The Faculty Series was created to provide intimate venues that encourage faculty/student interaction. The Series invites accomplished faculty from other universities to share their research with an audience of FIU graduate students and faculty.

tim-huebner-2016

Lecture

  • About the lecture

    Presidential Leadership in a Nation Divided:  Lincoln, the Constitution, and the Civil War

    The presidential election of 1860 forever changed America. When Abraham Lincoln won, seven states of the Deep South refused to accept the results and seceded from the rest of the country. When the seceded states fired on a federal fort, Lincoln responded by going to war. Although the eleven Southern states that ultimately seceded did so to protect slavery, Lincoln and the North went to war to preserve the Union. And yet, as the war unfolded, African Americans helped turn the conflict into a war for emancipation. This talk examines Lincoln’s leadership in the midst of the “many-threaded drama” of the American Civil War. As Lincoln acted and reacted to wartime developments, he found a way to remain true to his principles and remain true to the Constitution, while simultaneously defeating the rebels and redefining the nation. Abraham Lincoln’s wartime leadership is a great American story of courage, conviction, and national transformation.

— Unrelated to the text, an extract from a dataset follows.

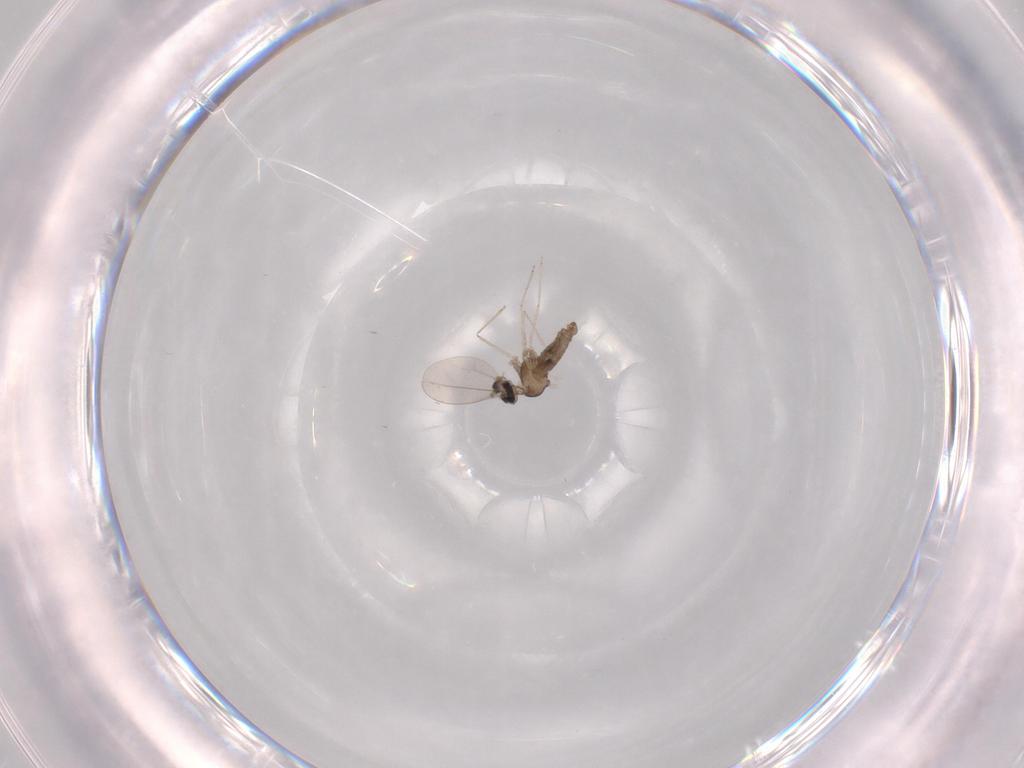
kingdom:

    The lecture is presented in partnership with FIU’s Department of History in the Steven. J. Green School of International and Public Affairs.

  • Date

    Wednesday, January 25, 2017

Presenter

  • Timothy Huebner, Ph.D.

    Timothy S. Huebner is the Sternberg Professor of History at Rhodes College. A specialist in the history of the nineteenth-century United States, he is the author of Liberty and Union: The Civil War Era and American Constitutionalism (2016), The Taney Court: Justices, Rulings, and Legacy (2003), and The Southern Judicial Tradition: State Judges and Sectional Distinctiveness, 1790-1890 (1999). He is co-editor (with the late Kermit L. Hall) of Major Problems in American Constitutional History, second edition (2010). In addition, he has published numerous articles in scholarly journals, and his essays, reviews, and op-ed pieces have appeared in the Memphis Commercial Appeal, the Wall Street Journal’s Marketwatch website, The Weekly Standard, SCOTUSBlog, and the New York Times.

    Professor Huebner serves as co-editor (with Paul Finkelman) of Southern Legal Studies, a book series published by the University of Georgia Press, and since 2010 he has served (under editor Melvin Urofsky) as associate editor of the Journal of Supreme Court History, published three times a year by the Supreme Court Historical Society.

    A member of the faculty at Rhodes College since 1995, Professor Huebner teaches courses on the History of the American South, U.S. Constitutional History, and the Civil War and Reconstruction era. He founded and directed the Rhodes Institute for Regional Studies, a nationally acclaimed interdisciplinary undergraduate research program, and later served as chair of the Department of History for six years. In 2004, Professor Huebner received the Clarence Day Award for Outstanding Teaching, given annually to a member of the Rhodes faculty. That same year, the Carnegie Foundation for the Advancement of Teaching and the Council for the Advancement and Support of Education named him the Tennessee Professor of the Year.

    A native of Orlando, Professor Huebner received his B.A. from the University of Miami (Phi Beta Kappa) and his M.A. and Ph.D. from the University of Florida. He lives in Memphis with his wife Kristin and their two children.